■ **Teks**
..........

KUNINGAN (MASS) – Gerakan pramuka yang pada masa pemerintahan Hindia Belanda tahun 1912 disebut kepanduan terus berkembang dalam dinamika politik didasari oleh politik yang memecah belah bangsa. Namun kegiatan kepanduan di tanah air tetap memiliki komitmen yang sama yaitu menentang kebijakan pemerintahan kolonial Hindia Belanda dan berjuang menuju Indonesia merdeka.
Sejarah mencatat bahwa gerakan kepanduan melahirkan sikap patriotisme kaum muda yang pada muaranya mematangkan momentum sumpah pemuda 28 Oktober 1928 dan proklamasi kemerdekaan Republik Indonesia pada tanggal 17 Agustus 1945. Setelah kemerdekaan Presiden Republik Indonesia Soekarno mengumpulkan 60 (enam puluh) organisasi kepanduan untuk dikonsolidasikan menjadi kekuatan pembangunan nasional.
Untuk itu, Presiden mengeluarkan Keputusan Presiden Nomor 238 Tahun 1961 tentang Gerakan Pramuka yang intinya membentuk dan menetapkan gerakan pramuka sebagai satu-satunya perkumpulan yang memiliki kewenangan menyelenggarakan pendidikan kepanduan di Indonesia.
Undang-Undang Nomor 12 Tahun 2010 tentang Gerakan Pramuka disusun dengan maksud untuk menghidupkan dan menggerakkan kembali semangat perjuangan yang dijiwai nilai-nilai Pancasila dalam kehidupan masyarakat yang beraneka ragam dan demokratis. Undang-undang ini menjadi dasar hukum bagi semua komponen bangsa dalam penyelenggaraan pendidikan kepramukaan yang bersifat mandiri, sukarela, dan nonpolitis dengan semangat Bhineka Tunggal Ika untuk mempertahankan kesatuan dan persatuan bangsa dalam wadah Negara Kesatuan Republik Indonesia.
Undang-Undang Nomor 12 Tahun 2010 tentang Gerakan Pramuka ini mengatur aspek pendidikan kepramukaan, kelembagaan, tugas dan wewenang Pemerintah dan pemerintah daerah, hak dan kewajiban para pemangku kepentingan, serta aspek keuangan gerakan pramuka.

..........

■ **Data Mentah**
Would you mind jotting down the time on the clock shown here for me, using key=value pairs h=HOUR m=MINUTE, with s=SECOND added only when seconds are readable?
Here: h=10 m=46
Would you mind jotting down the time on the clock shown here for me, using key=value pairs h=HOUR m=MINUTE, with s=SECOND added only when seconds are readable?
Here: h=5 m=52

..........

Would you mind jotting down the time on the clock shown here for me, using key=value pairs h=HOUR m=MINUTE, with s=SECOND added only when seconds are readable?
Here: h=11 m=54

..........

■ **Soal Latihan**
**a.** Jawablah pertanyaan berikut berdasarkan teks tentang Gerakan Pramuka.
(i) Pada masa pemerintahan Hindia Belanda tahun 1912, gerakan pramuka disebut apa?
(ii) Berapa organisasi kepanduan yang dikumpulkan Presiden Soekarno setelah kemerdekaan?
(iii) Keputusan Presiden nomor dan tahun berapa yang menetapkan gerakan pramuka sebagai satu-satunya perkumpulan yang berwenang menyelenggarakan pendidikan kepanduan di Indonesia?
**b.** Teruskan teks tentang Gerakan Pramuka, mulai setelah kalimat terakhirnya.
Data di atas tidak berperan dalam soal-soal ini.

■ **Jawaban Latihan**
**a.**
(i) Kepanduan.
(ii) 60 (enam puluh) organisasi.
(iii) Keputusan Presiden Nomor 238 Tahun 1961.

**b.**
Undang-Undang Nomor 12 Tahun 2010 tentang Gerakan Pramuka menegaskan Pancasila merupakan asas gerakan pramuka dan gerakan pramuka berfungsi sebagai wadah untuk mencapai tujuan pramuka melalui kegiatan kepramukaan yaitu pendidikan dan pelatihan, pengembangan, pengabdian masyarakat dan orang tua, serta permainan yang berorientasi pada pendidikan.
Benarkah Pramuka dihapus dari Ekstrakulikuler?
Berdasarkan Permendikbud Nomor 63 Tahun 2014, Pramuka merupakan ekstrakurikuler wajib bagi pendidikan dasar dan menengah. Artinya, seluruh peserta didik jenjang SD, SMP, hingga SMA wajib mengikuti kegiatan Pramuka di sekolahnya.
Sementara itu, Pasal 34 Permendikbud Nomor 12 Tahun 2024 menjelaskan bahwa Permendikbud Nomor 63 Tahun 2014 dinyatakan dicabut dan tidak berlaku lagi. Namun, hal itu bukan berarti Pramuka dihapuskan dari kegiatan ekstrakurikuler sekolah.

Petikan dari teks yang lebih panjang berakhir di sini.